The editor of a minor journal resides on my campus. He has a copy, his
graduate students and colleagues all get access to his copy, why will he go
to the Chancellor of the campus to demand my head if I cancel "HIS" title?
It isn't access, its prestige, status, and protection, even nurturing, his
field.

Sally said:
> "We are worried that the research councils in the UK are trying to push in
> the direction of a parallel economy without thinking of the possible damage
> to the journals on which they parasitise."

The condition without which OA and therefore journals, will not exist, is
quite simply peer review. No peer review, no OA, no journals. It is not too
harsh, I hope, to state peer review is the sine qua non of scientific
articles. Who controls peer review?
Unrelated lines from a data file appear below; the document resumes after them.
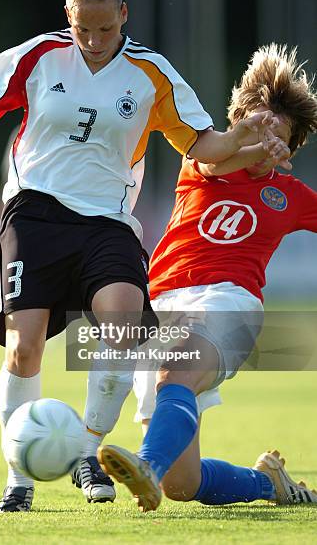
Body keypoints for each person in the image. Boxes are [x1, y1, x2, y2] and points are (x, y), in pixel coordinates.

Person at [0, 0, 284, 513]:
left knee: (122, 326)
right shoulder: (37, 57)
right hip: (34, 213)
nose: (93, 38)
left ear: (124, 14)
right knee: (24, 347)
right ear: (68, 15)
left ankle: (89, 451)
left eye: (106, 27)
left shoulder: (151, 73)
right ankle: (20, 477)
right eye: (83, 27)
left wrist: (245, 140)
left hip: (107, 221)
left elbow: (203, 146)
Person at [98, 43, 317, 512]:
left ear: (292, 149)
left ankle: (145, 468)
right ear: (238, 122)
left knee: (174, 374)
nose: (264, 142)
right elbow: (218, 160)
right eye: (257, 125)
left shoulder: (291, 194)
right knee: (183, 484)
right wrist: (250, 142)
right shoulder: (201, 164)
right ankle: (268, 484)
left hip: (229, 302)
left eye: (278, 137)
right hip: (159, 307)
Publishers.. Without publishers we don't
have OA our journals. We have unreviewed snippets without quality markers.
The system demands peer review, which, if memory serves- the Royal Society's
reports in the 80's defined as more important than the archival record of
research for scholars. That -even more than articles, is what journal
publishers "sell" one way or another. Perhaps publishers don't want us to
remember this elementary point.

What researcher would dis-establish the peer review system of their own
field by harming key journals because the "articles" might be findable
somewhere? Only someome more ignorant than today's newspaper journalists.
Sally's statements at their extreme implies researchers, who actually (not
libraries) control what journals are subscribed --through myriad means-- are
so confused about journals they would dismantle the very system that
supports the validation of their own research. The evidence is exactly the
opposite. They put up enormous barriers to protect their journals, and not
becuase they can't get the articles any other way! (they can get them many
ways right now-and have always had means to do so).

Science works because of peer review as imperfect as it might be.
Publisher's control peer review. That more than the print journals or the
electronic contents more even than the distribution responsiblity, is why
journals exist and will continue existing in some form as long as our
societies do science. If peer review didn't exist we'd have to invent it
anew to make sense of the cacaphony of unwashed propositions that get pushed
out as ideas claiming validity.

Publication, as every publisher knows is the end of a process. It is, and I
think publishers have been remiss in stating this, the process that we pay
for. All the emphasis on cost per thousand characters and cost per dowload
is an interesting aside because that isn't what we actually pay for. Those
are simply markers for the system the money supports. When publishers go on
about pounds and dollars and ounces and ems and pages, and systems did they
think librarians and scholars didn't know where the real costs were? Even
though the majority of publisher's can't seem to calculate, or won't discuss
the cost of the peer review system per se, we all know that's the value
proposition in publishing.

So stop selling journals by the pound (pun intended) and start talking about
where the real costs to the system reside--its the process not the print (or
e-print). And that process is the core reason for journals.

It is not obviated at all by OA, in fact the process of putting high quality
research out to the rest of the world will, by all accounts of research into
the results of OA, ENHANCE the demand for high quality peer review systems,
increasing the need for -oh, yes, publishers.